CAD programs can be used individually, or integrated into a bespoke software that seamlessly passes the model between programs. Single human intervention occurs during CAD input, design, and post-process penetration stages. Another benefit of developing and using this technology is its significant cost advantages. The average cost for the healthcare system to produce soft tissue prostheses using traditional methods in the UK is around £ 2,000-6,000, and the cost remains largely the same for each prosthesis.

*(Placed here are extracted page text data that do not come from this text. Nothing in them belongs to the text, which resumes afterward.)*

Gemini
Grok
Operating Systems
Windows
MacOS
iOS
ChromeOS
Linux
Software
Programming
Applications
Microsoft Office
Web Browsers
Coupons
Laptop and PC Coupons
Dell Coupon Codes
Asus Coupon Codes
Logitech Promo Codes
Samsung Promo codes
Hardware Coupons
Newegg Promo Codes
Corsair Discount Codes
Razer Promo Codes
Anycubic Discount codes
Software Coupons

The cost per unit of 3D printed parts with attachments is significantly reduced due to the reduction in labor costs and the number that can be produced at any time. Considering that the average prosthesis life is 1-2 years and the population is increasingly aging, long-term time and cost savings will be significant when using this new technology. However, this methodology has some limitations. The process will depend on practitioners acquiring new skills such as software and CAD usage, which will again become highly specialized. However, in recent years this technology has been available for conventional hard tissue and dental prostheses, such as custom-made dental crowns, bridges, implant abutments, and a variety of other hard tissue prostheses.
Given that the software associated with these developments is widely accepted and is user-friendly and intuitive, it should not be difficult to introduce such technology for soft tissue prostheses. Another issue to consider may be the limited availability of virtual CAD models that might be required if there is no available patient data. However, these are becoming more accessible, and once patients have the parts, existing electronic data can be reused for prostheses for the same patient or adapted for new patients. Another limitation can be start-up costs that are not insignificant. Currently, equipment costs are high, but with the development of new printing techniques and the emergence of a large number of manufacturers in the market, costs are falling significantly.
Moreover, the manufacturing process can be centralized in several specialist manufacturing centers, while collaborative or ‘hub and nodes’ arrangements mean that data capture and manipulation of missing parts can be performed at a local or regional level. Given that data will be stored electronically, electronic communication is largely effortless,
As a result, the use of modern manufacturing technologies, including 3D printing, can provide a quality product quickly and with significantly reduced cost, labor, and patient inconvenience. In detail, this is a convenient method for manufacturing prostheses using commercially available equipment and software, and can be easily applied clinically.